At the time of passage, Democrats promised that there would be no auditing of regular Americans. The New York Times noted that “Charles P. Rettig, the Internal Revenue Service commissioner, told Congress on Thursday that the tax collection agency would not increase audits of households earning less than $400,000 if it was given the additional $80 billion,” but most people aren’t buying it.  

Republicans have already tried to roll back the expansion, but the Democrats are full steam ahead. 

Now we are finding out who Democrats believe are “rich,” and it includes waiters and waitresses.

Fox News reports that the IRS is now planning to come after tips. “The Service Industry Tip Compliance Agreement (SITCA) program would be a voluntary tip reporting system in which the IRS and service industry companies cooperate, according to the announcement Monday. As part of the proposal, the IRS will give the public until early May to provide feedback on the program before implementing it.

“Those 87,000 new IRS agents that you were promised would only target the rich,” tweeted Mike Palicz, federal affairs manager at Americans for Tax Reform. “They’re coming after waitresses’ tips now.”

Among the program’s features, the agency lists “monitoring of employer compliance based on actual annual tip revenue and charge tip data from an employer’s point-of-sale system, and allowance for adjustments in tipping practices from year to year.”

It also states that participating employers would provide the IRS with annual reports, would receive protection from liability related to “rules that define tips as part of an employee’s pay” and would have the flexibility to implant internal tip reporting procedures “in accordance with the section of the tax law that requires employees to report tips to their employers.”
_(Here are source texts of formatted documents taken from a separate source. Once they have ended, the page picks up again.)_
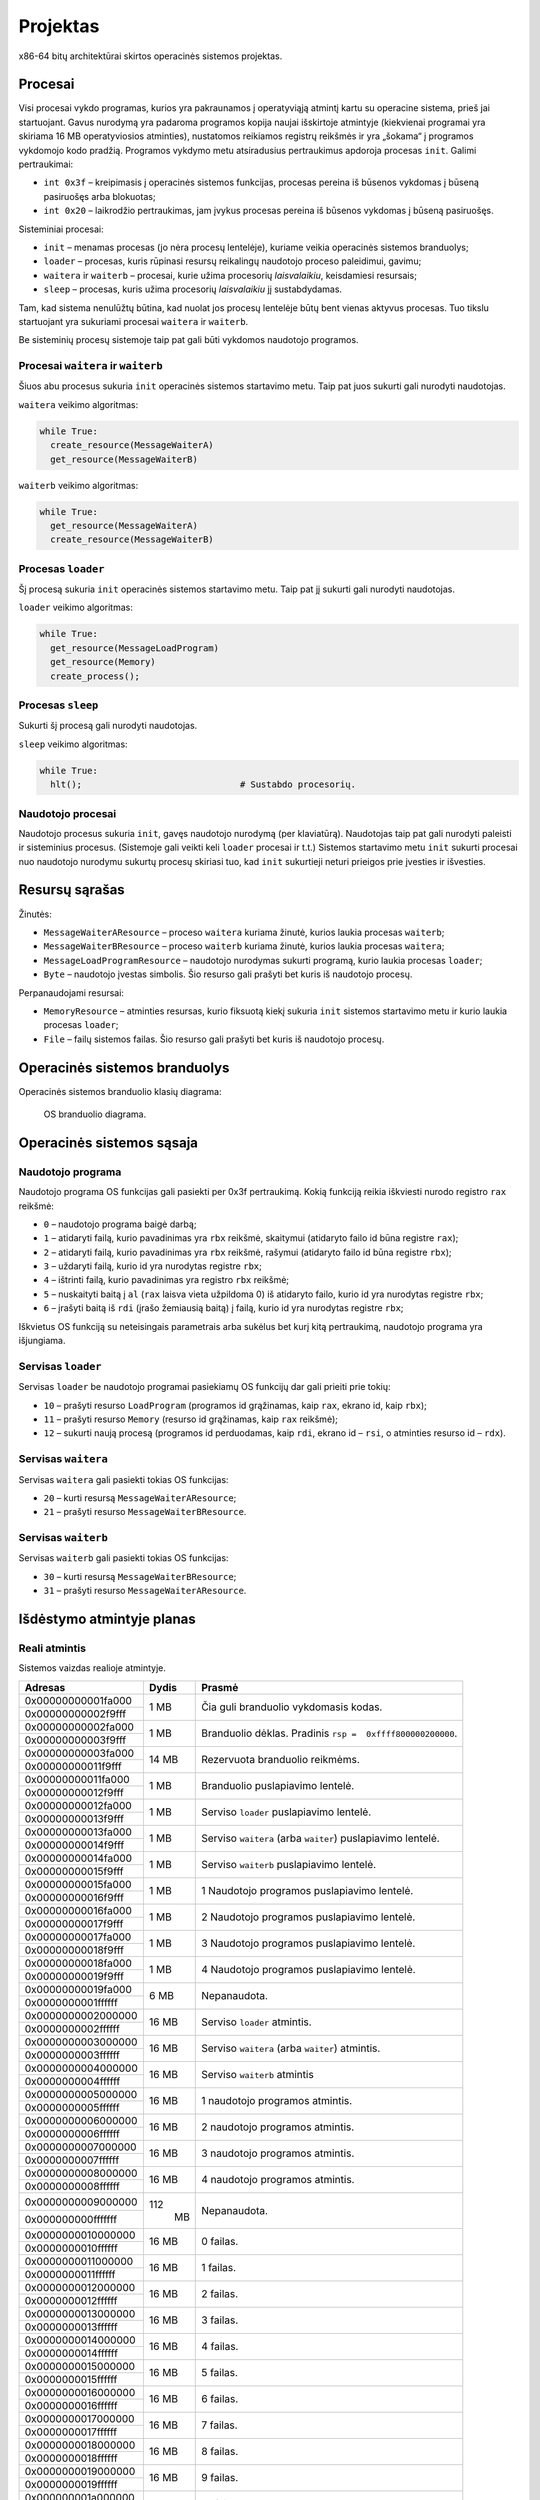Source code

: =========
Projektas
=========

x86-64 bitų architektūrai skirtos operacinės sistemos projektas.

Procesai
========

Visi procesai vykdo programas, kurios yra pakraunamos į operatyviąją
atmintį kartu su operacine sistema, prieš jai startuojant.
Gavus nurodymą yra padaroma programos kopija
naujai išskirtoje atmintyje (kiekvienai programai yra skiriama 16 MB
operatyviosios atminties), nustatomos reikiamos registrų reikšmės ir 
yra „šokama“ į programos vykdomojo kodo pradžią. Programos
vykdymo metu atsiradusius pertraukimus apdoroja procesas ``init``.
Galimi pertraukimai:

+ ``int 0x3f`` – kreipimasis į operacinės sistemos funkcijas, procesas
  pereina iš būsenos vykdomas į būseną pasiruošęs arba blokuotas;
+ ``int 0x20`` – laikrodžio pertraukimas, jam įvykus procesas pereina iš
  būsenos vykdomas į būseną pasiruošęs.

Sisteminiai procesai:

+   ``init`` – menamas procesas (jo nėra procesų lentelėje), kuriame veikia 
    operacinės sistemos branduolys;
+   ``loader`` – procesas, kuris rūpinasi resursų reikalingų naudotojo 
    proceso paleidimui, gavimu;
+   ``waitera`` ir ``waiterb`` – procesai, kurie užima procesorių 
    *laisvalaikiu*, keisdamiesi resursais;
+   ``sleep`` – procesas, kuris užima procesorių *laisvalaikiu* jį 
    sustabdydamas.

Tam, kad sistema nenulūžtų būtina, kad nuolat jos procesų lentelėje būtų
bent vienas aktyvus procesas. Tuo tikslu startuojant yra sukuriami procesai
``waitera`` ir ``waiterb``.

Be sisteminių procesų sistemoje taip pat gali būti vykdomos naudotojo 
programos.

Procesai ``waitera`` ir ``waiterb``
-----------------------------------

Šiuos abu procesus sukuria ``init`` operacinės sistemos startavimo metu. 
Taip pat juos sukurti gali nurodyti naudotojas.

``waitera`` veikimo algoritmas:

.. code-block:: python

  while True:
    create_resource(MessageWaiterA)
    get_resource(MessageWaiterB)

``waiterb`` veikimo algoritmas:

.. code-block:: python
  
  while True:
    get_resource(MessageWaiterA)
    create_resource(MessageWaiterB)

Procesas ``loader``
-------------------

Šį procesą sukuria ``init`` operacinės sistemos startavimo metu. Taip pat 
jį sukurti gali nurodyti naudotojas.

``loader`` veikimo algoritmas:

.. code-block:: python
  
  while True:
    get_resource(MessageLoadProgram)
    get_resource(Memory)
    create_process();

Procesas ``sleep``
------------------

Sukurti šį procesą gali nurodyti naudotojas.

``sleep`` veikimo algoritmas:

.. code-block:: python
  
  while True:
    hlt();                              # Sustabdo procesorių.

Naudotojo procesai
------------------

Naudotojo procesus sukuria ``init``, gavęs naudotojo nurodymą
(per klaviatūrą). Naudotojas taip pat gali nurodyti paleisti ir sisteminius
procesus. (Sistemoje gali veikti keli ``loader`` procesai ir t.t.)
Sistemos startavimo metu ``init`` sukurti procesai nuo naudotojo nurodymu
sukurtų procesų skiriasi tuo, kad ``init`` sukurtieji neturi prieigos prie
įvesties ir išvesties.

Resursų sąrašas
===============

Žinutės:

+   ``MessageWaiterAResource`` – proceso ``waitera`` kuriama žinutė, kurios
    laukia procesas ``waiterb``;
+   ``MessageWaiterBResource`` – proceso ``waiterb`` kuriama žinutė, kurios
    laukia procesas ``waitera``;
+   ``MessageLoadProgramResource`` – naudotojo nurodymas sukurti programą,
    kurio laukia procesas ``loader``;
+   ``Byte`` – naudotojo įvestas simbolis. Šio resurso gali prašyti bet
    kuris iš naudotojo procesų.

Perpanaudojami resursai:

+   ``MemoryResource`` – atminties resursas, kurio fiksuotą kiekį sukuria
    ``init`` sistemos startavimo metu ir kurio laukia procesas ``loader``;
+   ``File`` – failų sistemos failas. Šio resurso gali prašyti bet kuris
    iš naudotojo procesų.

Operacinės sistemos branduolys
==============================

Operacinės sistemos branduolio klasių diagrama:

.. figure:: core.png
  :scale: 100%
  :alt: OS branduolio diagrama.

  OS branduolio diagrama.

Operacinės sistemos sąsaja
==========================

Naudotojo programa
------------------

Naudotojo programa OS funkcijas gali pasiekti per 0x3f pertraukimą. Kokią
funkciją reikia iškviesti nurodo registro ``rax`` reikšmė:

+   ``0`` – naudotojo programa baigė darbą;
+   ``1`` – atidaryti failą, kurio pavadinimas yra ``rbx`` reikšmė, 
    skaitymui (atidaryto failo id būna registre ``rax``);
+   ``2`` – atidaryti failą, kurio pavadinimas yra ``rbx`` reikšmė,
    rašymui (atidaryto failo id būna registre ``rbx``);
+   ``3`` – uždaryti failą, kurio id yra nurodytas registre ``rbx``;
+   ``4`` – ištrinti failą, kurio pavadinimas yra registro ``rbx`` reikšmė;
+   ``5`` – nuskaityti baitą į ``al`` (``rax`` laisva vieta užpildoma 0) 
    iš atidaryto failo, kurio id yra nurodytas registre ``rbx``;
+   ``6`` – įrašyti baitą iš ``rdi`` (įrašo žemiausią baitą) į failą, kurio 
    id yra nurodytas registre ``rbx``;

Iškvietus OS funkciją su neteisingais parametrais arba sukėlus bet kurį kitą
pertraukimą, naudotojo programa yra išjungiama.

Servisas ``loader``
-------------------

Servisas ``loader`` be naudotojo programai pasiekiamų OS funkcijų dar gali 
prieiti prie tokių:

+   ``10`` – prašyti resurso ``LoadProgram`` (programos id grąžinamas,
    kaip ``rax``, ekrano id, kaip ``rbx``);
+   ``11`` – prašyti resurso ``Memory`` (resurso id grąžinamas, kaip
    ``rax`` reikšmė);
+   ``12`` – sukurti naują procesą (programos id perduodamas, kaip 
    ``rdi``, ekrano id – ``rsi``, o atminties resurso id – ``rdx``).

Servisas ``waitera``
--------------------

Servisas ``waitera`` gali pasiekti tokias OS funkcijas:

+   ``20`` – kurti resursą ``MessageWaiterAResource``;
+   ``21`` – prašyti resurso ``MessageWaiterBResource``.

Servisas ``waiterb``
--------------------

Servisas ``waiterb`` gali pasiekti tokias OS funkcijas:

+   ``30`` – kurti resursą ``MessageWaiterBResource``;
+   ``31`` – prašyti resurso ``MessageWaiterAResource``.

Išdėstymo atmintyje planas
==========================

Reali atmintis
--------------

Sistemos vaizdas realioje atmintyje.

+--------------------+-------+------------------------------------------+
| Adresas            | Dydis | Prasmė                                   |
+====================+=======+==========================================+
| 0x00000000001fa000 |  1 MB | Čia guli branduolio vykdomasis           |
+--------------------+       | kodas.                                   |
| 0x00000000002f9fff |       |                                          |
|                    |       |                                          |
+--------------------+-------+------------------------------------------+
| 0x00000000002fa000 |  1 MB | Branduolio dėklas. Pradinis              |
+--------------------+       | ``rsp =  0xffff800000200000``.           |
| 0x00000000003f9fff |       |                                          |
|                    |       |                                          |
+--------------------+-------+------------------------------------------+
| 0x00000000003fa000 | 14 MB | Rezervuota branduolio reikmėms.          |
+--------------------+       |                                          |
| 0x00000000011f9fff |       |                                          |
|                    |       |                                          |
+--------------------+-------+------------------------------------------+
| 0x00000000011fa000 |  1 MB | Branduolio puslapiavimo lentelė.         |
+--------------------+       |                                          |
| 0x00000000012f9fff |       |                                          |
|                    |       |                                          |
+--------------------+-------+------------------------------------------+
| 0x00000000012fa000 |  1 MB | Serviso ``loader`` puslapiavimo          |
+--------------------+       | lentelė.                                 |
| 0x00000000013f9fff |       |                                          |
|                    |       |                                          |
+--------------------+-------+------------------------------------------+
| 0x00000000013fa000 |  1 MB | Serviso ``waitera`` (arba ``waiter``)    |
+--------------------+       | puslapiavimo lentelė.                    |
| 0x00000000014f9fff |       |                                          |
|                    |       |                                          |
+--------------------+-------+------------------------------------------+
| 0x00000000014fa000 |  1 MB | Serviso ``waiterb``                      |
+--------------------+       | puslapiavimo lentelė.                    |
| 0x00000000015f9fff |       |                                          |
|                    |       |                                          |
+--------------------+-------+------------------------------------------+
| 0x00000000015fa000 |  1 MB | 1 Naudotojo programos                    |
+--------------------+       | puslapiavimo lentelė.                    |
| 0x00000000016f9fff |       |                                          |
|                    |       |                                          |
+--------------------+-------+------------------------------------------+
| 0x00000000016fa000 |  1 MB | 2 Naudotojo programos                    |
+--------------------+       | puslapiavimo lentelė.                    |
| 0x00000000017f9fff |       |                                          |
|                    |       |                                          |
+--------------------+-------+------------------------------------------+
| 0x00000000017fa000 |  1 MB | 3 Naudotojo programos                    |
+--------------------+       | puslapiavimo lentelė.                    |
| 0x00000000018f9fff |       |                                          |
|                    |       |                                          |
+--------------------+-------+------------------------------------------+
| 0x00000000018fa000 |  1 MB | 4 Naudotojo programos                    |
+--------------------+       | puslapiavimo lentelė.                    |
| 0x00000000019f9fff |       |                                          |
|                    |       |                                          |
+--------------------+-------+------------------------------------------+
| 0x00000000019fa000 |  6 MB | Nepanaudota.                             |
+--------------------+       |                                          |
| 0x0000000001ffffff |       |                                          |
|                    |       |                                          |
+--------------------+-------+------------------------------------------+
| 0x0000000002000000 | 16 MB | Serviso ``loader`` atmintis.             |
+--------------------+       |                                          |
| 0x0000000002ffffff |       |                                          |
|                    |       |                                          |
+--------------------+-------+------------------------------------------+
| 0x0000000003000000 | 16 MB | Serviso ``waitera`` (arba ``waiter``)    |
+--------------------+       | atmintis.                                |
| 0x0000000003ffffff |       |                                          |
|                    |       |                                          |
+--------------------+-------+------------------------------------------+
| 0x0000000004000000 | 16 MB | Serviso ``waiterb`` atmintis             |
+--------------------+       |                                          |
| 0x0000000004ffffff |       |                                          |
|                    |       |                                          |
+--------------------+-------+------------------------------------------+
| 0x0000000005000000 | 16 MB | 1 naudotojo programos atmintis.          |
+--------------------+       |                                          |
| 0x0000000005ffffff |       |                                          |
|                    |       |                                          |
+--------------------+-------+------------------------------------------+
| 0x0000000006000000 | 16 MB | 2 naudotojo programos atmintis.          |
+--------------------+       |                                          |
| 0x0000000006ffffff |       |                                          |
|                    |       |                                          |
+--------------------+-------+------------------------------------------+
| 0x0000000007000000 | 16 MB | 3 naudotojo programos atmintis.          |
+--------------------+       |                                          |
| 0x0000000007ffffff |       |                                          |
|                    |       |                                          |
+--------------------+-------+------------------------------------------+
| 0x0000000008000000 | 16 MB | 4 naudotojo programos atmintis.          |
+--------------------+       |                                          |
| 0x0000000008ffffff |       |                                          |
|                    |       |                                          |
+--------------------+-------+------------------------------------------+
| 0x0000000009000000 | 112   | Nepanaudota.                             |
+--------------------+  MB   |                                          |
| 0x000000000fffffff |       |                                          |
|                    |       |                                          |
+--------------------+-------+------------------------------------------+
| 0x0000000010000000 | 16 MB | 0 failas.                                |
+--------------------+       |                                          |
| 0x0000000010ffffff |       |                                          |
+--------------------+-------+------------------------------------------+
| 0x0000000011000000 | 16 MB | 1 failas.                                |
+--------------------+       |                                          |
| 0x0000000011ffffff |       |                                          |
+--------------------+-------+------------------------------------------+
| 0x0000000012000000 | 16 MB | 2 failas.                                |
+--------------------+       |                                          |
| 0x0000000012ffffff |       |                                          |
+--------------------+-------+------------------------------------------+
| 0x0000000013000000 | 16 MB | 3 failas.                                |
+--------------------+       |                                          |
| 0x0000000013ffffff |       |                                          |
+--------------------+-------+------------------------------------------+
| 0x0000000014000000 | 16 MB | 4 failas.                                |
+--------------------+       |                                          |
| 0x0000000014ffffff |       |                                          |
+--------------------+-------+------------------------------------------+
| 0x0000000015000000 | 16 MB | 5 failas.                                |
+--------------------+       |                                          |
| 0x0000000015ffffff |       |                                          |
+--------------------+-------+------------------------------------------+
| 0x0000000016000000 | 16 MB | 6 failas.                                |
+--------------------+       |                                          |
| 0x0000000016ffffff |       |                                          |
+--------------------+-------+------------------------------------------+
| 0x0000000017000000 | 16 MB | 7 failas.                                |
+--------------------+       |                                          |
| 0x0000000017ffffff |       |                                          |
+--------------------+-------+------------------------------------------+
| 0x0000000018000000 | 16 MB | 8 failas.                                |
+--------------------+       |                                          |
| 0x0000000018ffffff |       |                                          |
+--------------------+-------+------------------------------------------+
| 0x0000000019000000 | 16 MB | 9 failas.                                |
+--------------------+       |                                          |
| 0x0000000019ffffff |       |                                          |
+--------------------+-------+------------------------------------------+
| 0x000000001a000000 | 16 MB | 10 failas.                               |
+--------------------+       |                                          |
| 0x000000001affffff |       |                                          |
+--------------------+-------+------------------------------------------+
| 0x000000001b000000 | 16 MB | 11 failas.                               |
+--------------------+       |                                          |
| 0x000000001bffffff |       |                                          |
+--------------------+-------+------------------------------------------+
| 0x000000001c000000 | 16 MB | 12 failas.                               |
+--------------------+       |                                          |
| 0x000000001cffffff |       |                                          |
+--------------------+-------+------------------------------------------+
| 0x000000001d000000 | 16 MB | 13 failas.                               |
+--------------------+       |                                          |
| 0x000000001dffffff |       |                                          |
+--------------------+-------+------------------------------------------+
| 0x000000001e000000 | 16 MB | 14 failas.                               |
+--------------------+       |                                          |
| 0x000000001effffff |       |                                          |
+--------------------+-------+------------------------------------------+
| 0x000000001f000000 | 16 MB | 15 failas.                               |
+--------------------+       |                                          |
| 0x000000001fffffff |       |                                          |
+--------------------+-------+------------------------------------------+

Branduolio virtuali atmintis
----------------------------

Branduolio virtualios atminties pirmas gigabaitas nukreiptas į realios
atminties pirmą gigabaitą.

+--------------------+-------+------------------------------------------+
| Adresas            | Dydis | Prasmė                                   |
+====================+=======+==========================================+
| 0xffff800000000000 |  1 MB | Čia guli branduolio vykdomasis           |
+--------------------+       | kodas.                                   |
| 0xffff8000000fffff |       |                                          |
|                    |       |                                          |
+--------------------+-------+------------------------------------------+
| 0xffff800000100000 |  1 MB | Branduolio dėklas. Pradinis              |
+--------------------+       | ``rsp =  0xffff800000200000``.           |
| 0xffff8000001fffff |       |                                          |
|                    |       |                                          |
+--------------------+-------+------------------------------------------+
| 0xffff800000200000 | 14 MB | Rezervuota branduolio reikmėms.          |
+--------------------+       |                                          |
| 0xffff800000ffffff |       |                                          |
|                    |       |                                          |
+--------------------+-------+------------------------------------------+

Procesų virtuali atmintis
-------------------------

+--------------------+-------+------------------------------------------+
| Adresas            | Dydis | Prasmė                                   |
+====================+=======+==========================================+
| 0x0000000000200000 | 16 MB | Programos kodas.                         |
+--------------------+       |                                          |
| 0x0000000001200000 |       |                                          |
|                    |       |                                          |
+--------------------+-------+------------------------------------------+

Failų sistema
=============

Programos vienu metu gali dirbti daugiausiai su 16 failų. Failo vardas
– bet koks 64 bitų skaičius.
What restaurants is Joe Biden going to where service staff is making more than $400,000 a year? Surely the Democrats didn’t lie when they said that a huge expansion of the IRS wouldn’t impact working people. 
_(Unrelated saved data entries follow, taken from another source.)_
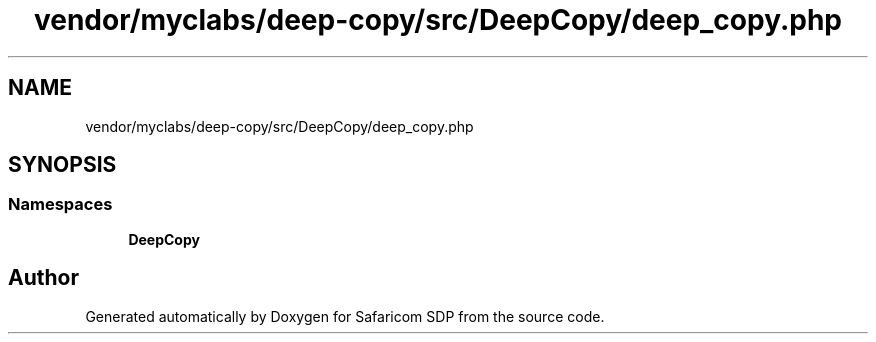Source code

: .TH "vendor/myclabs/deep-copy/src/DeepCopy/deep_copy.php" 3 "Sat Sep 26 2020" "Safaricom SDP" \" -*- nroff -*-
.ad l
.nh
.SH NAME
vendor/myclabs/deep-copy/src/DeepCopy/deep_copy.php
.SH SYNOPSIS
.br
.PP
.SS "Namespaces"

.in +1c
.ti -1c
.RI " \fBDeepCopy\fP"
.br
.in -1c
.SH "Author"
.PP 
Generated automatically by Doxygen for Safaricom SDP from the source code\&.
They, of course, did. Shaking down waiters and waitresses is likely only the beginning.

Reason discussed last month a study out of Syracuse University’s Transactional Records Access Clearinghouse (TRAC) released data provided to it by the Internal Revenue Service (IRS) on audits performed by the agency in fiscal year 2022. Despite the infusion of new funding earmarked for the IRS via last year’s Inflation Reduction Act, the agency continued historic trends of hassling primarily low-income taxpayers, with relatively few millionaires and billionaires getting caught up in the audit sweep.

“The taxpayer class with unbelievably high audit rates—five and a half times virtually everyone else—were low-income wage-earners taking the earned income tax credit,” reported TRAC, noting that the poorest taxpayers are “easy marks in an era when IRS increasingly relies upon correspondence audits yet doesn’t have the resources to assist taxpayers or answer their questions.”
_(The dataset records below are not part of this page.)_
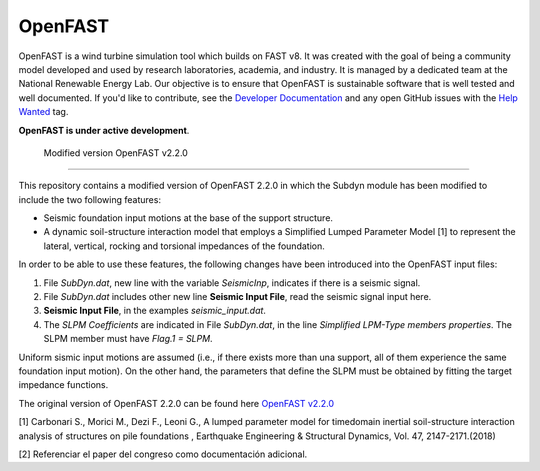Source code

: OpenFAST
========

OpenFAST is a wind turbine simulation tool which builds on FAST v8. It was
created with the goal of being a community model developed and used by research
laboratories, academia, and industry. It is managed by a dedicated team at the
National Renewable Energy Lab. Our objective is to ensure that OpenFAST is
sustainable software that is well tested and well documented. If you'd like
to contribute, see the `Developer Documentation <https://openfast.readthedocs.io/en/dev/source/dev/index.html>`_
and any open GitHub issues with the
`Help Wanted <https://github.com/OpenFAST/openfast/issues?q=is%3Aopen+is%3Aissue+label%3A"Help+wanted">`_
tag.

**OpenFAST is under active development**.

 Modified version OpenFAST v2.2.0 
---------------------------------

This repository contains a modified version of OpenFAST 2.2.0 in which the Subdyn module has been modified to include the two following features:

* Seismic foundation input motions at the base of the support structure. 
* A dynamic soil-structure interaction model that employs a Simplified Lumped Parameter Model [1] to represent the lateral, vertical, rocking and torsional impedances of the foundation.

In order to be able to use these features, the following changes have been introduced into the OpenFAST input files:

1. File *SubDyn.dat*, new line with the variable *SeismicInp*, indicates if there is a seismic signal.
2. File *SubDyn.dat* includes other new line **Seismic Input File**, read the seismic signal input here.
3. **Seismic Input File**, in the examples *seismic_input.dat*.
4. The *SLPM Coefficients* are indicated in File *SubDyn.dat*, in the line *Simplified LPM-Type members properties*. The SLPM member must have *Flag.1 = SLPM*.

Uniform sismic input motions are assumed (i.e., if there exists more than una support, all of them experience the same foundation input motion). On the other hand, the parameters that define the SLPM must be obtained by fitting the target impedance functions. 

The original version of OpenFAST 2.2.0 can be found here `OpenFAST v2.2.0 <https://github.com/OpenFAST/openfast/releases/tag/v2.2.0>`_

[1] Carbonari S., Morici M., Dezi F., Leoni G., A lumped parameter model for timedomain inertial soil-structure interaction analysis of structures on pile foundations , Earthquake Engineering & Structural Dynamics, Vol. 47, 2147-2171.(2018)

[2] Referenciar el paper del congreso como documentación adicional.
In fact, “if one ignores the fiction of auditing a millionaire through simply sending a letter through the mail, the odds that millionaires received a regular audit by a revenue agent (1.1%) was actually less than the audit rate of the targeted lowest income wage-earners whose audit rate was 1.27 percent!”

There’s a reason why Democrats balked when Republicans tried to put in protections for middle-class and poor Americans, blocking amendments to outwardly state “no language protecting middle-class taxpayers from the new barrage of IRS audits.”

Those who want to provide feedback and public comment on the matter must do so by May 7, according to Fox Business. 

Many service industry workers, like those in restaurants, work below minimum wage and depend on tips as an important portion of their pay, but it looks like they will be joining the ranks of those targeted by the IRS. 

They won’t be alone, though. The agency has also proposed rules on reporting payments over $600 received via Venmo and PayPal. After all, those 80,000 IRS agents can’t all go after Bill Gates and Elon Musk.